(Collected data)
------------------------

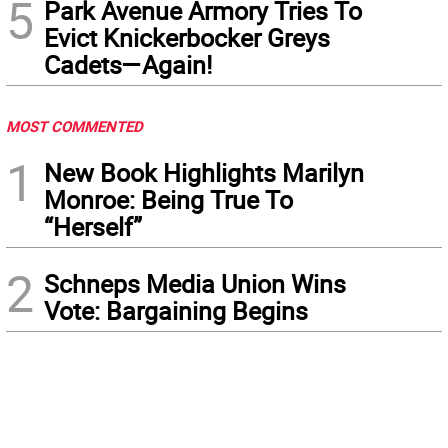
5
Park Avenue Armory Tries To
Evict Knickerbocker Greys
Cadets—Again!
MOST COMMENTED
1
New Book Highlights Marilyn
Monroe: Being True To
“Herself”
2
Schneps Media Union Wins
Vote: Bargaining Begins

------------------------

BRIEF
Please copy the records above word for word, leaving out every picture.

RESPONSE
5
Park Avenue Armory Tries To
Evict Knickerbocker Greys
Cadets—Again!
MOST COMMENTED
1
New Book Highlights Marilyn
Monroe: Being True To
“Herself”
2
Schneps Media Union Wins
Vote: Bargaining Begins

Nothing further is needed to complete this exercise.